Permit Source, and the permit processors of 2010 are professionals that work along with contractors, attorneys, engineers and or architects to determine what exactly needs to be done in order for the building process to start correctly, with the proper forms and supporting documents. Every municipality has different systems, rules, forms and procedures, and government agencies are typically, slow and unresponsive. Permit processors review and track documentation, coordinate and disseminate information to all parties involved in the project, and keep the project moving through the permitting process. Many times, even on a small job like a re-roof, permitting will involve several governmental agencies and a permit processing service will manage the entire  process for you.

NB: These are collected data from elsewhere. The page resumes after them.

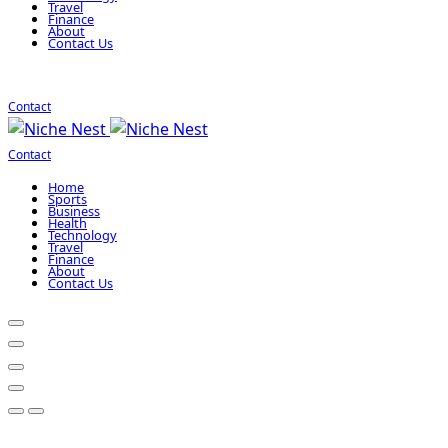
Travel
Finance
About
Contact Us
Contact
Contact
Home
Sports
Business
Health
Technology
Travel
Finance
About
Contact Us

The conclusion is;… if you are looking for a “permit runner”, hire your teenage son, or your retired mother-in law. If you want a professional permit processor, then hire Permit Source. You get what you pay for!

Closed Fridays

Permit_Source_Building_Department

Moving to a four day work week seems to becoming a trend with the building departments. The latest to add to the list is Miramar. The following are the four day work week building departments:

  • Palm Beach County
  • Coconut Creek
  • Pembroke Pines
  • Margate
  • Wilton Manors
  • Lauderdale Lakes
  • Miramar

What makes matters even worse is when there is a holiday. Those weeks will only be a three day work week for the building departments. This trend seems to be occurring mostly in Broward County and Palm Beach County and I would expect it to continue. We are marking the Building Departments that are on a four day work week with a red asterisk on our Helpful Links page.

Contractors will need to plan accordingly. This means there will be one day less for inspections and one day less for getting permit applications in for review. Their days are longer too! That means that you may need to adjust your staffing hours.

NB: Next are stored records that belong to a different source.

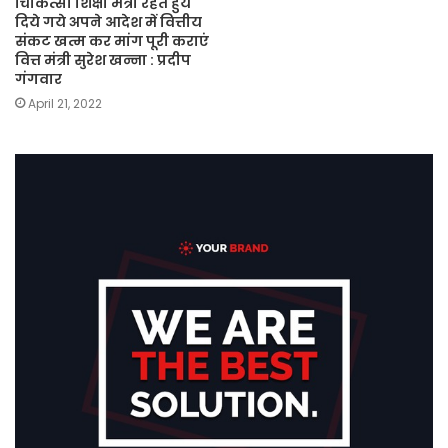
चिकित्सा शिक्षा मंत्री रहते हुये
दिये गये अपने आदेश में वित्तीय
संकट खत्म कर मांग पूरी कराएं
वित्त मंत्री सुरेश खन्ना : प्रदीप
गंगवार
April 21, 2022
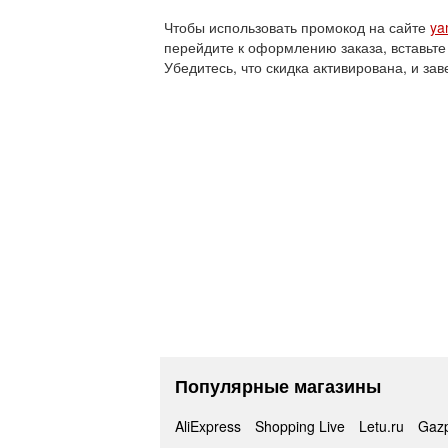
Чтобы использовать промокод на сайте
ya
перейдите к оформлению заказа, вставьте
Убедитесь, что скидка активирована, и зав
Популярные магазины
AliExpress
Shopping Live
Letu.ru
Gaz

Which Building Department?

As I say, on the main page of the Permit Source website, there are over 100 building departments in just the Miami-Dade, Broward and Palm Beach Counties. I can’t tell you the number of times that a contractor had spent time and money getting all the forms prepared and they were all the wrong forms. If you are a contractor, or even a home owner, you need to be sure which building department has jurisdiction for issuing the Building Permit you are applying for.

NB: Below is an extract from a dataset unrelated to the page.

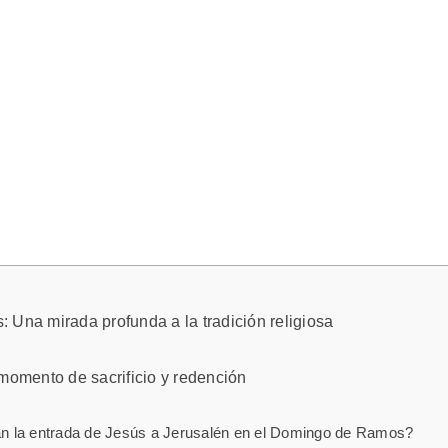
 Una mirada profunda a la tradición religiosa
 momento de sacrificio y redención
tan la entrada de Jesús a Jerusalén en el Domingo de Ramos?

The County Property Appraiser’s Office issues a tax number to each property. That number contains pieces of information that indicates the exact location of the property. As usual, every County has a different format, and even names, for their tax numbers. In Miami-Dade and Broward Counties it is called the Folio number, in Palm Beach County is the Parcel Control Number, (PCN). In Lee County it is the STRAP number. There are typically a series of numbers, or possibly letters, in the tax number the indicates the municipality that has jurisdiction. In Miami-Dade County and Palm Beach County the first two digits of the tax number indicate the jurisdiction. You can get a list of the municipality numbers by going to the PermitSource.com Helpful Links page, or click here for Palm Beach County and click here for Miami-Dade County. In Broward County they actually show the name of the municipality on the Property Appraiser’s website.

If you are in doubt, contact the Property Appraiser’s office or the Building Department.